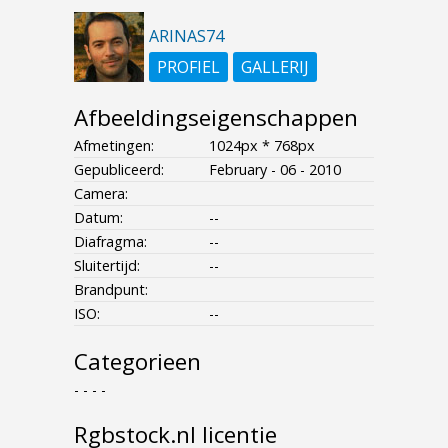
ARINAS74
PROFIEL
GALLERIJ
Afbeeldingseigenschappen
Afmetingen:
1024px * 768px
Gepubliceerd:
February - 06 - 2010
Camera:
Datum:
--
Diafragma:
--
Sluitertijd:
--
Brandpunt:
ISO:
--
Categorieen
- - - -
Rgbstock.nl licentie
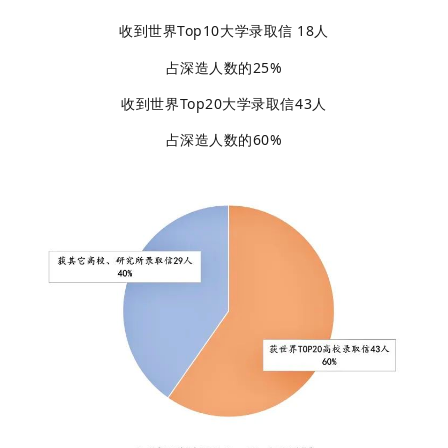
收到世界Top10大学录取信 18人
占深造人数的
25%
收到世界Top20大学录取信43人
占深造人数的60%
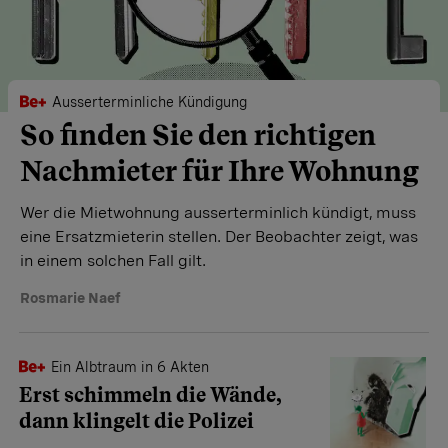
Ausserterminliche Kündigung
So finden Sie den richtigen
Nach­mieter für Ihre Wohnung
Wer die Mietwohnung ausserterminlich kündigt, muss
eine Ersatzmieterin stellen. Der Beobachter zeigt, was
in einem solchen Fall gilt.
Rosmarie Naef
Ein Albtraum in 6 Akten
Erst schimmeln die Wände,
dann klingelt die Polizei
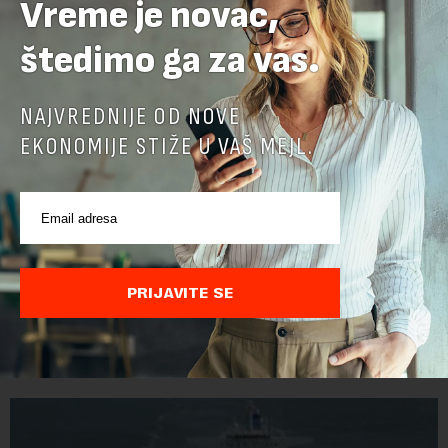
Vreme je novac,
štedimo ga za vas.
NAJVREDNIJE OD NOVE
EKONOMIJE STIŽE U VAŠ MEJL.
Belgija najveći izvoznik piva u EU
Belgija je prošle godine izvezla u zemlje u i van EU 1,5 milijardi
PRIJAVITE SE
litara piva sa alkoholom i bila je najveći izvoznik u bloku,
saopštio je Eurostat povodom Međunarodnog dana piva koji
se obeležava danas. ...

# # # #

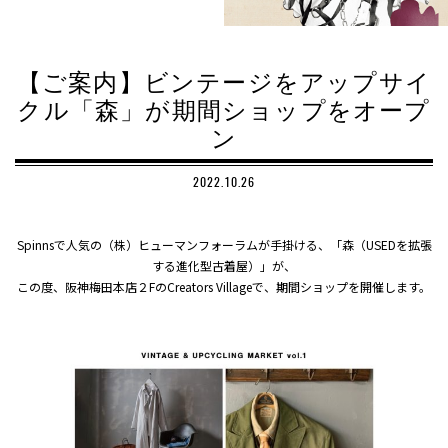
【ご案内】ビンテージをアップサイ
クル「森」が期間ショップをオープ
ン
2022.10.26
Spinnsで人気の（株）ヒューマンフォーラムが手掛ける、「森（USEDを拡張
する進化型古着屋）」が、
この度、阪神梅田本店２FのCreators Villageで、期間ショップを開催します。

# # # #

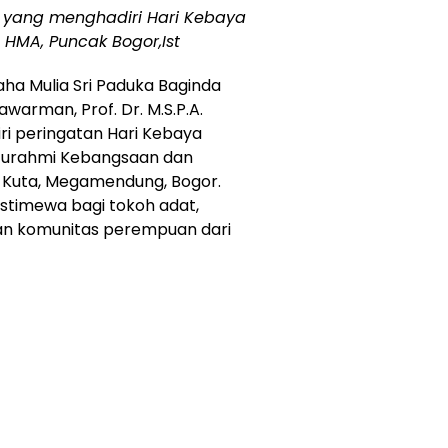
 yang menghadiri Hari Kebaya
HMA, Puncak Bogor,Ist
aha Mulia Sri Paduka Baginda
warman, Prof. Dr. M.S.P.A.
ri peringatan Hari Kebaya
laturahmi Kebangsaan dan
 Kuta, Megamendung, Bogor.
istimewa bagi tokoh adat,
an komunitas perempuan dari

# # # #

▸ **TO DO**
Present every line from the entries above that contains the string "Kebaya".

▸ **ANSWER SPACE**
 yang menghadiri Hari Kebaya
ri peringatan Hari Kebaya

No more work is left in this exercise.